→ **MATERIALS PROVIDED**:

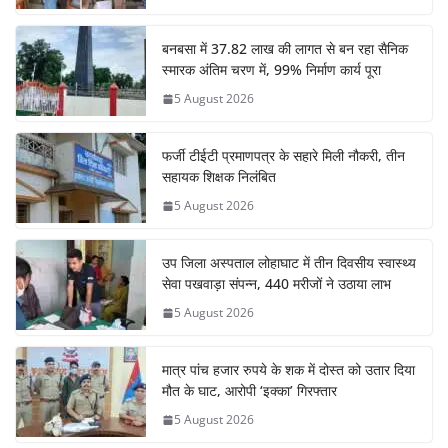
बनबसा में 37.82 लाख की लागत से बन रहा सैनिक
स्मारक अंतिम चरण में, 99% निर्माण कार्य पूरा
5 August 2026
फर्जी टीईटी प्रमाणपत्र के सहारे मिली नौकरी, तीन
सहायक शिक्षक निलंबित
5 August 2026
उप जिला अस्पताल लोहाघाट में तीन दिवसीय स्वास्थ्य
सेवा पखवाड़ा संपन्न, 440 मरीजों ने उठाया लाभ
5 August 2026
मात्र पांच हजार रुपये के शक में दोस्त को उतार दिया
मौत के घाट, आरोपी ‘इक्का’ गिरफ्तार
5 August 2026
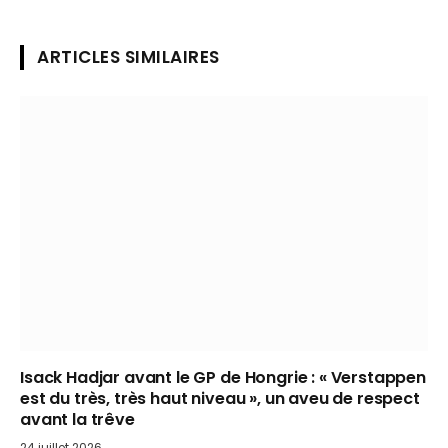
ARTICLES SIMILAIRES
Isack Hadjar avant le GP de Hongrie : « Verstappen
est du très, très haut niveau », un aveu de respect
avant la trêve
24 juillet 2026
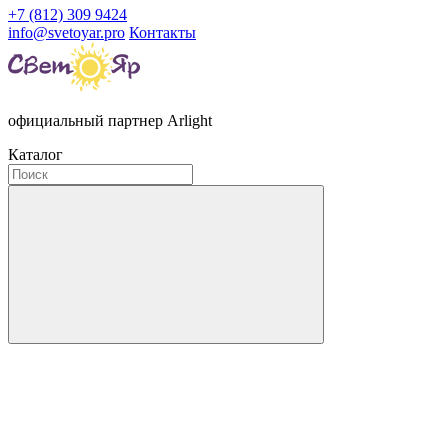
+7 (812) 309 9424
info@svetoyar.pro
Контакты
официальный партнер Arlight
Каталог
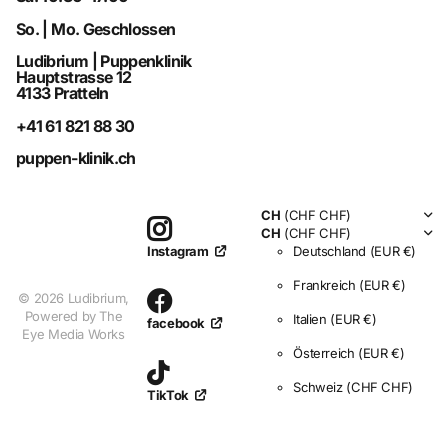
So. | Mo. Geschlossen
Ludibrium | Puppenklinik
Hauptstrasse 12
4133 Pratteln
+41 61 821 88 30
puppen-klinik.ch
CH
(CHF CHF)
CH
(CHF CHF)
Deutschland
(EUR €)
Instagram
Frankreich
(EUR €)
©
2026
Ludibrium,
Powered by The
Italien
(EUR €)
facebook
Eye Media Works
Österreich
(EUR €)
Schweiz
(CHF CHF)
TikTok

* * *

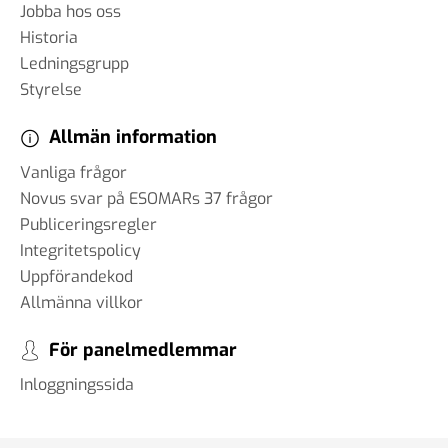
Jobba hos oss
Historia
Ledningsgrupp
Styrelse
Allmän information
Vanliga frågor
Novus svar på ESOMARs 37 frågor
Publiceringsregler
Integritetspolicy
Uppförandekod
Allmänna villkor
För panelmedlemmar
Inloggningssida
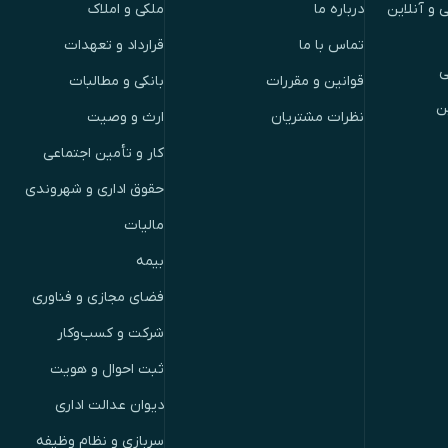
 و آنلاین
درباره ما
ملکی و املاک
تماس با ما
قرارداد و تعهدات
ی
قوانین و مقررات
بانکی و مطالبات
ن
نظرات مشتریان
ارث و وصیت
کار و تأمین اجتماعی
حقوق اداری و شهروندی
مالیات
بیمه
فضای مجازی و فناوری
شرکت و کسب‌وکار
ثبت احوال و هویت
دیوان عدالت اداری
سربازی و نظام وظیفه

--

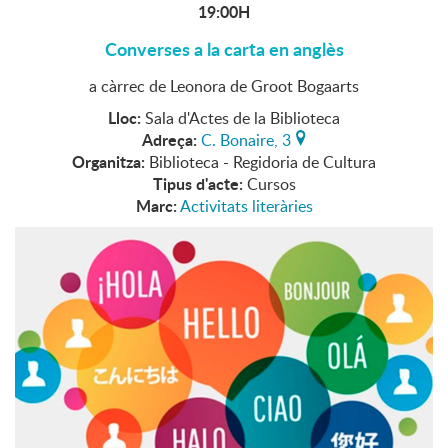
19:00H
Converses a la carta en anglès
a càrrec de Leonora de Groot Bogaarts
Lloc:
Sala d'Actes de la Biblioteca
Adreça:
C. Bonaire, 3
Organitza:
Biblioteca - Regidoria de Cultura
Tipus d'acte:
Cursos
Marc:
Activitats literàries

→ **HOW TO COMPLETE THIS TASK**: Return each line from the rows above that contains the string "frågor", copying it unchanged.

→ **SOLUTION FOR THIS EXERCISE**:
Vanliga frågor
Novus svar på ESOMARs 37 frågor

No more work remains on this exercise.